_Provided entries_:
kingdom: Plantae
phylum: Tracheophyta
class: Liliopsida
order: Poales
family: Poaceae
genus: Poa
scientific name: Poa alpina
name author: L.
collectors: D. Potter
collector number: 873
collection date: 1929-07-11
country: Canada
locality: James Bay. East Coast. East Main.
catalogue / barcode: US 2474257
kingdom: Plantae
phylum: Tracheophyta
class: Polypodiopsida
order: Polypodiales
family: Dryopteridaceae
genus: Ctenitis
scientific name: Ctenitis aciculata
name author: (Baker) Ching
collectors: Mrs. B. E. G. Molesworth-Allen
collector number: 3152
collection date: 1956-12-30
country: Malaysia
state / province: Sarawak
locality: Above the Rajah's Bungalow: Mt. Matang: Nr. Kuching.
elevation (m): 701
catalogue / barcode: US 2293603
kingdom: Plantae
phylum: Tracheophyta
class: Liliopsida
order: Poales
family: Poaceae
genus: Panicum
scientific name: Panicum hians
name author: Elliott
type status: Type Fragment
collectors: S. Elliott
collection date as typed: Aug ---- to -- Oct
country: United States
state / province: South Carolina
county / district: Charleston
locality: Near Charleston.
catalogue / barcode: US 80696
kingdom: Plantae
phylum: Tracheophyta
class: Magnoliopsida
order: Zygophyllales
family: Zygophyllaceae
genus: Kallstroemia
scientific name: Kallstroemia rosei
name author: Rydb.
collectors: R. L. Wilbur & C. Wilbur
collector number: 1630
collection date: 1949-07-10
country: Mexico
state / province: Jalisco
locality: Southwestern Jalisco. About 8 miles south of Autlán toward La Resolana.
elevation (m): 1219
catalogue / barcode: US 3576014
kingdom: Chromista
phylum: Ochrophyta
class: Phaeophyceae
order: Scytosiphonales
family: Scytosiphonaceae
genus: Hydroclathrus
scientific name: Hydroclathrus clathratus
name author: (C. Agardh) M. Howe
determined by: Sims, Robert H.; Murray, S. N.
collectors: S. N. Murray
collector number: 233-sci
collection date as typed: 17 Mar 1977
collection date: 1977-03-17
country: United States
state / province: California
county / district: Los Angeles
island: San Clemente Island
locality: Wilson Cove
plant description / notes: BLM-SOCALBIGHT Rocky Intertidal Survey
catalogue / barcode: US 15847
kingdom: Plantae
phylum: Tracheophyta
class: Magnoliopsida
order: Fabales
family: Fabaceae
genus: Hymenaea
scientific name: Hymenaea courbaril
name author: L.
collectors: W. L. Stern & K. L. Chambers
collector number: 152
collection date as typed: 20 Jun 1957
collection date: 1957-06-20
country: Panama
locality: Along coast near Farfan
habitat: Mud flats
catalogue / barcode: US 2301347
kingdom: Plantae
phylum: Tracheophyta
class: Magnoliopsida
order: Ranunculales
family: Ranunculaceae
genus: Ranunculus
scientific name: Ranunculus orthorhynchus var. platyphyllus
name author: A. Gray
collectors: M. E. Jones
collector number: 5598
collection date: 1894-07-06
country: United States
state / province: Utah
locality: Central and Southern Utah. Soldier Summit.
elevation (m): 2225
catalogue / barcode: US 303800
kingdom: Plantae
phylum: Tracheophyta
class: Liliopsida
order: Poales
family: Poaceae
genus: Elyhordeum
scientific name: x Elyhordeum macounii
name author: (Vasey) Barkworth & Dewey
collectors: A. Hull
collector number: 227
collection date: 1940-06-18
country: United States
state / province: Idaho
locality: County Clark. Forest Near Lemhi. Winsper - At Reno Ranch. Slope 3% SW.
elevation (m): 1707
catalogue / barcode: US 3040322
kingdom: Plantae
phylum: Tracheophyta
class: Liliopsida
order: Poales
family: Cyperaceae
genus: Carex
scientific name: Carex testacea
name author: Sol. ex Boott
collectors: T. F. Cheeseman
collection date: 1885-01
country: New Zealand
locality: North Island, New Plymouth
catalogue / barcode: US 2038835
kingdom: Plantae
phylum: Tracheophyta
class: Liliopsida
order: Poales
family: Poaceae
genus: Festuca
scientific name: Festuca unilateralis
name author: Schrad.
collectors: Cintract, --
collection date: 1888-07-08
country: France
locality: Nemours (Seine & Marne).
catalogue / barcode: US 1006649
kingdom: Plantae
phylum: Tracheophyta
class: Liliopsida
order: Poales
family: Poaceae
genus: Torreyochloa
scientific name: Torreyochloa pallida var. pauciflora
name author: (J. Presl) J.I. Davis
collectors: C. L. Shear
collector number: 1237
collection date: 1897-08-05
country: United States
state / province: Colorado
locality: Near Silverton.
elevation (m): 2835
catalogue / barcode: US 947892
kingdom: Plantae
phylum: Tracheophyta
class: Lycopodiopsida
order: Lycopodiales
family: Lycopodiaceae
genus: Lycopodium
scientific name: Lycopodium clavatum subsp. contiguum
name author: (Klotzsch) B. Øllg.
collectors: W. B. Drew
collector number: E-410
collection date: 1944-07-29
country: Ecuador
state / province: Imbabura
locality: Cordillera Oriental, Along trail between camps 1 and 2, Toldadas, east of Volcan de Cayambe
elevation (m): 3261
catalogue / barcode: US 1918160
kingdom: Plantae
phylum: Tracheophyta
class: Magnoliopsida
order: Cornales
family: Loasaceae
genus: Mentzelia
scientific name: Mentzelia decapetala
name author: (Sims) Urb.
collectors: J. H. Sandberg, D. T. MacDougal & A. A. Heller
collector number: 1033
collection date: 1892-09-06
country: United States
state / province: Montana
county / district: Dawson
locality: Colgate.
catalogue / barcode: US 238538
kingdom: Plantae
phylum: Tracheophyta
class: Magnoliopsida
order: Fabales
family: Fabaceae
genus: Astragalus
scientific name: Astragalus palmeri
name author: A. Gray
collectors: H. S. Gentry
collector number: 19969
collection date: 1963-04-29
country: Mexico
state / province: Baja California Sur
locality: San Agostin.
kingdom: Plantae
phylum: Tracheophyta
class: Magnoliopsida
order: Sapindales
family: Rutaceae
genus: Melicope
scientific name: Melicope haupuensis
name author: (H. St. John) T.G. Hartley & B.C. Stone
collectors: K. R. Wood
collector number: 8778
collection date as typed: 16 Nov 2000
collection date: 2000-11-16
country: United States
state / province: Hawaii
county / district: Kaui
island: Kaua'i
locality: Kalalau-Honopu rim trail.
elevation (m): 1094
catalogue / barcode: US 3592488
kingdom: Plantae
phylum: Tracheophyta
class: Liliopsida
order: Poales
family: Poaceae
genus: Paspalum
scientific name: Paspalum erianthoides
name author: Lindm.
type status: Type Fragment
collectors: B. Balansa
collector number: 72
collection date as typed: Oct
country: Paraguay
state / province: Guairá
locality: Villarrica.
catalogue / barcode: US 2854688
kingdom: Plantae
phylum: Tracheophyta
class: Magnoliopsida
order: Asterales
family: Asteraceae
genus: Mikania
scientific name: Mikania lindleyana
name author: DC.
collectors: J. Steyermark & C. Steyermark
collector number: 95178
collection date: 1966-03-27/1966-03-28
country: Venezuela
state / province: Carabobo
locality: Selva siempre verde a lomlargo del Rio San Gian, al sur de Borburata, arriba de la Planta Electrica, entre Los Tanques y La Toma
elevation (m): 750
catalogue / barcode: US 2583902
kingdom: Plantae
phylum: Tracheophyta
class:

_Exercise_:
Write out all of the material above line for line, without changing a character.

_Task solution_:
kingdom: Plantae
phylum: Tracheophyta
class: Liliopsida
order: Poales
family: Poaceae
genus: Poa
scientific name: Poa alpina
name author: L.
collectors: D. Potter
collector number: 873
collection date: 1929-07-11
country: Canada
locality: James Bay. East Coast. East Main.
catalogue / barcode: US 2474257
kingdom: Plantae
phylum: Tracheophyta
class: Polypodiopsida
order: Polypodiales
family: Dryopteridaceae
genus: Ctenitis
scientific name: Ctenitis aciculata
name author: (Baker) Ching
collectors: Mrs. B. E. G. Molesworth-Allen
collector number: 3152
collection date: 1956-12-30
country: Malaysia
state / province: Sarawak
locality: Above the Rajah's Bungalow: Mt. Matang: Nr. Kuching.
elevation (m): 701
catalogue / barcode: US 2293603
kingdom: Plantae
phylum: Tracheophyta
class: Liliopsida
order: Poales
family: Poaceae
genus: Panicum
scientific name: Panicum hians
name author: Elliott
type status: Type Fragment
collectors: S. Elliott
collection date as typed: Aug ---- to -- Oct
country: United States
state / province: South Carolina
county / district: Charleston
locality: Near Charleston.
catalogue / barcode: US 80696
kingdom: Plantae
phylum: Tracheophyta
class: Magnoliopsida
order: Zygophyllales
family: Zygophyllaceae
genus: Kallstroemia
scientific name: Kallstroemia rosei
name author: Rydb.
collectors: R. L. Wilbur & C. Wilbur
collector number: 1630
collection date: 1949-07-10
country: Mexico
state / province: Jalisco
locality: Southwestern Jalisco. About 8 miles south of Autlán toward La Resolana.
elevation (m): 1219
catalogue / barcode: US 3576014
kingdom: Chromista
phylum: Ochrophyta
class: Phaeophyceae
order: Scytosiphonales
family: Scytosiphonaceae
genus: Hydroclathrus
scientific name: Hydroclathrus clathratus
name author: (C. Agardh) M. Howe
determined by: Sims, Robert H.; Murray, S. N.
collectors: S. N. Murray
collector number: 233-sci
collection date as typed: 17 Mar 1977
collection date: 1977-03-17
country: United States
state / province: California
county / district: Los Angeles
island: San Clemente Island
locality: Wilson Cove
plant description / notes: BLM-SOCALBIGHT Rocky Intertidal Survey
catalogue / barcode: US 15847
kingdom: Plantae
phylum: Tracheophyta
class: Magnoliopsida
order: Fabales
family: Fabaceae
genus: Hymenaea
scientific name: Hymenaea courbaril
name author: L.
collectors: W. L. Stern & K. L. Chambers
collector number: 152
collection date as typed: 20 Jun 1957
collection date: 1957-06-20
country: Panama
locality: Along coast near Farfan
habitat: Mud flats
catalogue / barcode: US 2301347
kingdom: Plantae
phylum: Tracheophyta
class: Magnoliopsida
order: Ranunculales
family: Ranunculaceae
genus: Ranunculus
scientific name: Ranunculus orthorhynchus var. platyphyllus
name author: A. Gray
collectors: M. E. Jones
collector number: 5598
collection date: 1894-07-06
country: United States
state / province: Utah
locality: Central and Southern Utah. Soldier Summit.
elevation (m): 2225
catalogue / barcode: US 303800
kingdom: Plantae
phylum: Tracheophyta
class: Liliopsida
order: Poales
family: Poaceae
genus: Elyhordeum
scientific name: x Elyhordeum macounii
name author: (Vasey) Barkworth & Dewey
collectors: A. Hull
collector number: 227
collection date: 1940-06-18
country: United States
state / province: Idaho
locality: County Clark. Forest Near Lemhi. Winsper - At Reno Ranch. Slope 3% SW.
elevation (m): 1707
catalogue / barcode: US 3040322
kingdom: Plantae
phylum: Tracheophyta
class: Liliopsida
order: Poales
family: Cyperaceae
genus: Carex
scientific name: Carex testacea
name author: Sol. ex Boott
collectors: T. F. Cheeseman
collection date: 1885-01
country: New Zealand
locality: North Island, New Plymouth
catalogue / barcode: US 2038835
kingdom: Plantae
phylum: Tracheophyta
class: Liliopsida
order: Poales
family: Poaceae
genus: Festuca
scientific name: Festuca unilateralis
name author: Schrad.
collectors: Cintract, --
collection date: 1888-07-08
country: France
locality: Nemours (Seine & Marne).
catalogue / barcode: US 1006649
kingdom: Plantae
phylum: Tracheophyta
class: Liliopsida
order: Poales
family: Poaceae
genus: Torreyochloa
scientific name: Torreyochloa pallida var. pauciflora
name author: (J. Presl) J.I. Davis
collectors: C. L. Shear
collector number: 1237
collection date: 1897-08-05
country: United States
state / province: Colorado
locality: Near Silverton.
elevation (m): 2835
catalogue / barcode: US 947892
kingdom: Plantae
phylum: Tracheophyta
class: Lycopodiopsida
order: Lycopodiales
family: Lycopodiaceae
genus: Lycopodium
scientific name: Lycopodium clavatum subsp. contiguum
name author: (Klotzsch) B. Øllg.
collectors: W. B. Drew
collector number: E-410
collection date: 1944-07-29
country: Ecuador
state / province: Imbabura
locality: Cordillera Oriental, Along trail between camps 1 and 2, Toldadas, east of Volcan de Cayambe
elevation (m): 3261
catalogue / barcode: US 1918160
kingdom: Plantae
phylum: Tracheophyta
class: Magnoliopsida
order: Cornales
family: Loasaceae
genus: Mentzelia
scientific name: Mentzelia decapetala
name author: (Sims) Urb.
collectors: J. H. Sandberg, D. T. MacDougal & A. A. Heller
collector number: 1033
collection date: 1892-09-06
country: United States
state / province: Montana
county / district: Dawson
locality: Colgate.
catalogue / barcode: US 238538
kingdom: Plantae
phylum: Tracheophyta
class: Magnoliopsida
order: Fabales
family: Fabaceae
genus: Astragalus
scientific name: Astragalus palmeri
name author: A. Gray
collectors: H. S. Gentry
collector number: 19969
collection date: 1963-04-29
country: Mexico
state / province: Baja California Sur
locality: San Agostin.
kingdom: Plantae
phylum: Tracheophyta
class: Magnoliopsida
order: Sapindales
family: Rutaceae
genus: Melicope
scientific name: Melicope haupuensis
name author: (H. St. John) T.G. Hartley & B.C. Stone
collectors: K. R. Wood
collector number: 8778
collection date as typed: 16 Nov 2000
collection date: 2000-11-16
country: United States
state / province: Hawaii
county / district: Kaui
island: Kaua'i
locality: Kalalau-Honopu rim trail.
elevation (m): 1094
catalogue / barcode: US 3592488
kingdom: Plantae
phylum: Tracheophyta
class: Liliopsida
order: Poales
family: Poaceae
genus: Paspalum
scientific name: Paspalum erianthoides
name author: Lindm.
type status: Type Fragment
collectors: B. Balansa
collector number: 72
collection date as typed: Oct
country: Paraguay
state / province: Guairá
locality: Villarrica.
catalogue / barcode: US 2854688
kingdom: Plantae
phylum: Tracheophyta
class: Magnoliopsida
order: Asterales
family: Asteraceae
genus: Mikania
scientific name: Mikania lindleyana
name author: DC.
collectors: J. Steyermark & C. Steyermark
collector number: 95178
collection date: 1966-03-27/1966-03-28
country: Venezuela
state / province: Carabobo
locality: Selva siempre verde a lomlargo del Rio San Gian, al sur de Borburata, arriba de la Planta Electrica, entre Los Tanques y La Toma
elevation (m): 750
catalogue / barcode: US 2583902
kingdom: Plantae
phylum: Tracheophyta
class:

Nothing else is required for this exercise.